Hypocrite rethugs make me puke!!

Hugh Jee From Jersey said...

There were some brilliant moments in the summit, but overall it amounted to Barack Obama vs Republican Talking Points (talk about sticking to the script!).

The Dems have a punchers chance of pulling healthcare reform off the precipice and getting it passed because- paraphrase a famous basketball coach- "We've got Barack Obama, and you don't".

Sue said...

YEEEEE HAAAA Hugh!!!

TomCat said...

Actually, Mark, the public option was mentioned a couple times.

Jack, that's the way i see it.

Tnlib, I have to disagree. Pupputs do not know how to hate.

Sue, that was a good one too There were enough choices for several bolggers. :-)

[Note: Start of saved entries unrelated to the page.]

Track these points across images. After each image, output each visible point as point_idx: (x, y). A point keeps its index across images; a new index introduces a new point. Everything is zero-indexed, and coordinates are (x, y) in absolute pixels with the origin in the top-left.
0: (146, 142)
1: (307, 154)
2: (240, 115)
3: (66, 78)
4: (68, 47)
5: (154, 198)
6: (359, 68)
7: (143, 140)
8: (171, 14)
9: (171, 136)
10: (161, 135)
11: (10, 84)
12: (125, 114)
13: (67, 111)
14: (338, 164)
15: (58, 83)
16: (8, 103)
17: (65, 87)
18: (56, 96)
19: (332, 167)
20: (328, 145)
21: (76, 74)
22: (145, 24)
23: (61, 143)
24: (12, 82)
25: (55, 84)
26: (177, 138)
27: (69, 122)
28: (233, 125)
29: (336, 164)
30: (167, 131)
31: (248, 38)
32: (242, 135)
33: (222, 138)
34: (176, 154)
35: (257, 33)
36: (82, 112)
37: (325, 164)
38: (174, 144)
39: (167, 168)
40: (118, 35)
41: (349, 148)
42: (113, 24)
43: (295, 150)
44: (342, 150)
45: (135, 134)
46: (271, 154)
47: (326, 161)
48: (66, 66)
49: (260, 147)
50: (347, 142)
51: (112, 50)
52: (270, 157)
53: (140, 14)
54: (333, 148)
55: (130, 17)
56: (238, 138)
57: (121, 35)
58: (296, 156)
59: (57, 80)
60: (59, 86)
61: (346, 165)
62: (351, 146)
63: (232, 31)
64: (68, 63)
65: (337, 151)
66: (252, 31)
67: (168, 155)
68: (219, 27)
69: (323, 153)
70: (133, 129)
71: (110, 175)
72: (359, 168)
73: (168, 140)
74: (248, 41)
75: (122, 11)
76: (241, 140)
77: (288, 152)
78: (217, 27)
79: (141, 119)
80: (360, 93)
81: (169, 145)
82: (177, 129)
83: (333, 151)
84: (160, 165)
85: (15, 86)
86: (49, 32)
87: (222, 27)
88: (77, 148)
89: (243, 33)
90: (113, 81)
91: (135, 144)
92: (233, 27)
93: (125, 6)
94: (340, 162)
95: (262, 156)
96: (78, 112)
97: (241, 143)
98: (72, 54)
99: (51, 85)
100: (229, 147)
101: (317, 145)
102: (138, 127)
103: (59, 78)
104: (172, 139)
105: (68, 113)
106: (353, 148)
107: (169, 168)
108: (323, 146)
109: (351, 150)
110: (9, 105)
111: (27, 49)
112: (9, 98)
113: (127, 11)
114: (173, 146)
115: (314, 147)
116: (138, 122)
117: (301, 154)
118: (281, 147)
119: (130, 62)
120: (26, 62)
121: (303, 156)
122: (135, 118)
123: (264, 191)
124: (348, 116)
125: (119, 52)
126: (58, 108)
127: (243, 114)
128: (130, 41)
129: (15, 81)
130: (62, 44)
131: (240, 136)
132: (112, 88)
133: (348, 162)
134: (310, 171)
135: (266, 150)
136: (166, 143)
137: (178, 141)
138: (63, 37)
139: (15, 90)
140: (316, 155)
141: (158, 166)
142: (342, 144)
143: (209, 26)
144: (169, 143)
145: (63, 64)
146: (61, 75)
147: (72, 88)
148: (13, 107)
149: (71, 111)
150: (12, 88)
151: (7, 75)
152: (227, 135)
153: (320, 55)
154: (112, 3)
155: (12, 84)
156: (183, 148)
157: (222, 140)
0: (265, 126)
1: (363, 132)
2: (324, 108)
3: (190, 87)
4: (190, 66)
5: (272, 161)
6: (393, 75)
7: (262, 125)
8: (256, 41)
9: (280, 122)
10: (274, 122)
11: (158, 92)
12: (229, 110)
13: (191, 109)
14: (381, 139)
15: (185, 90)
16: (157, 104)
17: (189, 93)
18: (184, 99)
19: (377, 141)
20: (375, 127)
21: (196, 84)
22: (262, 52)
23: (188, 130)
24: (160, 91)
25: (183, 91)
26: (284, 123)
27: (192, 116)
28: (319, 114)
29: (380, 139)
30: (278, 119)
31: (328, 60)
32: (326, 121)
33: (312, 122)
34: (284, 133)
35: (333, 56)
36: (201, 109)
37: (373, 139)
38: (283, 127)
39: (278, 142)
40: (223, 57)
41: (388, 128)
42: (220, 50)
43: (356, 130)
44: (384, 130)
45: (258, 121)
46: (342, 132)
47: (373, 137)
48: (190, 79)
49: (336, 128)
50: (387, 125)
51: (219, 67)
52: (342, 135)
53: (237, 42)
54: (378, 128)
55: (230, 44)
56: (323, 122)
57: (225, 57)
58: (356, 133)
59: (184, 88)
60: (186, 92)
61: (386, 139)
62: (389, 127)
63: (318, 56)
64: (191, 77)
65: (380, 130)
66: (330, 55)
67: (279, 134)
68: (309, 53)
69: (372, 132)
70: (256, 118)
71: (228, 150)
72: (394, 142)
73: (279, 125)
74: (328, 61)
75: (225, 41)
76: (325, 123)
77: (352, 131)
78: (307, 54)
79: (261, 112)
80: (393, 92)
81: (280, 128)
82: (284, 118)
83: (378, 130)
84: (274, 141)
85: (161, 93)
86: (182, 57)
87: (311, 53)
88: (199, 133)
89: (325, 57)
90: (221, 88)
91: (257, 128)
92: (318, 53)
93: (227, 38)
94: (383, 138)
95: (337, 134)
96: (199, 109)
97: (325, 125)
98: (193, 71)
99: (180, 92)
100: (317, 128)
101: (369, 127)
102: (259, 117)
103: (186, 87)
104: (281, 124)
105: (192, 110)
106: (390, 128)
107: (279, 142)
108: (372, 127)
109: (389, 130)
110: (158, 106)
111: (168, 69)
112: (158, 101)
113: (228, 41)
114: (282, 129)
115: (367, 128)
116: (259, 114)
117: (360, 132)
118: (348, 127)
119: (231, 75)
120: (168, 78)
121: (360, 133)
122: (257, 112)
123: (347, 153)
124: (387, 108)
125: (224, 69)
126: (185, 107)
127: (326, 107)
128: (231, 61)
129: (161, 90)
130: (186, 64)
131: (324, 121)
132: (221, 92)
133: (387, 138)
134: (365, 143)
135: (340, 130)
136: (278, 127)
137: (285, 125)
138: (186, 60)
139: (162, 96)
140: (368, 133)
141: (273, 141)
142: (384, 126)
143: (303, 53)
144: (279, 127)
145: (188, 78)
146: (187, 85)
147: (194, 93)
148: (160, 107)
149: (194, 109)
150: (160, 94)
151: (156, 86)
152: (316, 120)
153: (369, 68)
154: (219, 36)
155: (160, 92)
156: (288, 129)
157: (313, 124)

Lisa, Bush would have had a Summit. He woulkd have invited only Cheney, Rice, Gonzales and Rumsfeld.

Amen, Sue.

Hugh, I think Obama regained control of the message.

Karen said...

Prez O did stand out... showed all of them, including some of the Dems, how ignorant they are.

btw TomCat... saw you listed on Mike's FB friends' list so I sent you a FB friend request! :o)

Dave Dubya said...

I thought Obama checked all the GOP stooges quite handily. Cantor's fear and "props", Barrasso's idiotic aristocratic "catastrophic" plan, McCain's election campaigning, Boehners' lies about, abortion, bankruptcy, and the bill being "dangerous to the world's best health care system".

Even though I despise and distrust much of the bill, I despise and distrust the Republicans far more.

They must be defeated.

Holte Ender said...

The Republicans were much better prepared this time, but so was Obama, the rest of the Democrats pale in his shadow.

TomCat said...

And of course I confirmed, Karen. How could anyone deny such a lovely lady?

Dave, I'm not happy with the bill either, but unless we go for it there will be nothing upon which to build.

I agree, Holte. None of the other Dems impressed me, except Wyden.